Jason Rubin, of Naughty Dog (Crash Bandicoot and Jak & Daxter) fame, was appointed as President of THQ late last May, and his changes have been very noticeable. Also noticeable is that Rubin successfully sold Naughty Dog to Sony (NYSE:SNE) and his tech. venture Flektor to News Corp. (NASDAQ:NWS) Rubin's presence has been strong at THQ, with key changes beginning with an immediate divestiture of UFC licensing rights, and a cancellation of a Saint's Row DLC expansion in favor of a new game. Rubin promoted a studio veteran, Ron Moravek (from Relic, Company of Heroes), as the new VP of Production which underscores his insistence on studio integration. Finally, when Darksiders II disappointed, the key director was quickly sent packing.

THQ's leadership package has a creative compensation package that will require THQ to trade at $20 and $30 split-adjusted for ten consecutive days.
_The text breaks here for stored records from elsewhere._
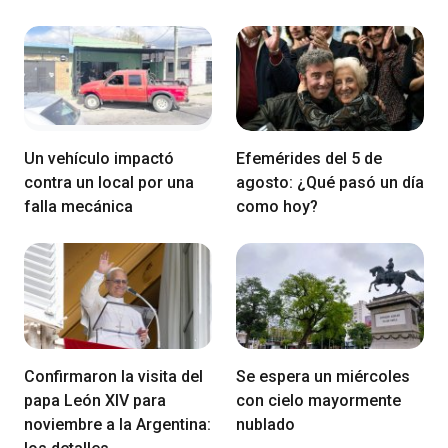
Un vehículo impactó
Efemérides del 5 de
contra un local por una
agosto: ¿Qué pasó un día
falla mecánica
como hoy?
Confirmaron la visita del
Se espera un miércoles
papa León XIV para
con cielo mayormente
noviembre a la Argentina:
nublado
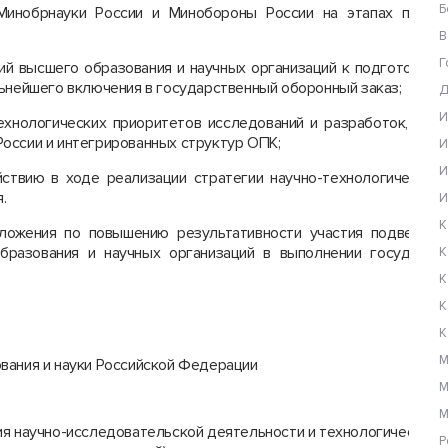
Б
Минобрнауки России и Минобороны России на этапах плани
В
Г
ий высшего образования и научных организаций к подготовке 
льнейшего включения в государственный оборонный заказ;
Д
И
технологических приоритетов исследований и разработок, осу
оссии и интегрированных структур ОПК;
И
И
твию в ходе реализации стратегии научно-технологического
.
И
К
ложения по повышению результативности участия подведом
бразования и научных организаций в выполнении государст
К
К
К
К
М
вания и науки Российской Федерации
М
М
ия научно-исследовательской деятельности и технологическог
Р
This was viewed as a "realistic target" as recently as last June, and highlights how far Wall Street has shifted on THQ. Jason Rubin, from an interview 4 ½ months ago, demonstrates that he's aiming high with the turnaround, and I still believe he's credible. He's not going to let THQ fall short with sub-par titles, so the slight delays are not surprising.
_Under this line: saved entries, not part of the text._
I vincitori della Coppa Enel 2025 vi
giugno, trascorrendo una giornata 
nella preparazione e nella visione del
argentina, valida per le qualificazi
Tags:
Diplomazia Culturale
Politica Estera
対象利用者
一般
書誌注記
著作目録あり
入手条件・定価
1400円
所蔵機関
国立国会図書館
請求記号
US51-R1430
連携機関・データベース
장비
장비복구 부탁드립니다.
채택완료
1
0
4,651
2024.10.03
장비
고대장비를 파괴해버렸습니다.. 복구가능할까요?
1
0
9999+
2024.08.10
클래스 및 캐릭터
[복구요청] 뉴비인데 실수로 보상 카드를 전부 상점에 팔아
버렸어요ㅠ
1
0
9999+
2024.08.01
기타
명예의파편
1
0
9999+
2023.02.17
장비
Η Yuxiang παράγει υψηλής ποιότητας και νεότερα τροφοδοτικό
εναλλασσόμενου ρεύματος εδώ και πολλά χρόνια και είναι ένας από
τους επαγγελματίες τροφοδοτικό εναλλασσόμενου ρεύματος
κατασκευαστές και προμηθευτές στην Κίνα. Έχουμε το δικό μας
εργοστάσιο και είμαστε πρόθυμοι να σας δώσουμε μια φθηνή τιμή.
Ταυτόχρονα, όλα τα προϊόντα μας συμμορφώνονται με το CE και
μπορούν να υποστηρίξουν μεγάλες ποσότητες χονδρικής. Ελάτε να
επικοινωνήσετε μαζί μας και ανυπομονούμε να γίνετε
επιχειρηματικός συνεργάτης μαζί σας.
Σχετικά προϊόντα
Value Breakdown: IP Back Catalog

I will release a follow-up article discussing the breakdown of these titles and their respective valuations, but as an overview, THQ owns the content for Saint's Row, Company of Heroes, Metro, Red Faction, Frontlines, Homefront, Darksiders and has extensive licensing history with the Warhammer and WWE franchises. I estimate this IP and licensing connection to be worth a minimum of $200M. I will also discuss potential takeover candidates, with a look at some unconventional targets, primarily Zynga (NASDAQ:ZNGA) and Gamestop (NYSE:GME) - feel free to sound off!

Catalyst Discussion

Company of Heroes 2, Metro: Last Light, South Park: The Stick of Truth, and the next Saint's Row release are the big catalysts for 2013. I will discuss each of these in more detail in a follow-up article, but initial reactions for each game (minus the next SR, which is very secretive) are very positive. The links above each demonstrate the content and related commentary, and a quick Google search will bring more details if you do not wish to wait for a more in-depth follow-up article.

Conclusion

I use a zero-return bankruptcy potential of around 30% in my projection model. Personally, I see the risk as closer to 10%, but I think with bankruptcy-prone investments, it's always best to double or triple the applied risk factor. I also used a 'high-risk' discount of 20% when I typically prefer to apply 10% to equities. Adjusting for these factors, I believe THQ is worth $13.96, or effectively undervalued by a factor over 12. It's hard to believe that I'm "that much smarter" than the market, so please take my entire model with a grain of salt. The market clearly sees a potential closer to 90%. I believe this investment has the potential to be a once in a lifetime find, but I also realize the risk of complete loss. If you find my article interesting (and hopefully helpful), please 'Follow' me, to be notified of the release of the 2-3 follow-up editions in the next two weeks.

Trading Recommendation

I advise treating these shares like lottery tickets. If you find my expected value percentages realistic including the $200M takeover value, than you can see that THQ is clearly underpriced. For the risk-seeking investor, I recommend a 1-5% portfolio allocation in these shares, preferably in a non-taxable account. If you are afraid of a total loss, or have liquidity needs, steer clear of THQ. This one is going to be wild. My money is where my mouth is with roughly 4% of my portfolio here with a cost basis of just over $2 (70% of shares post-results).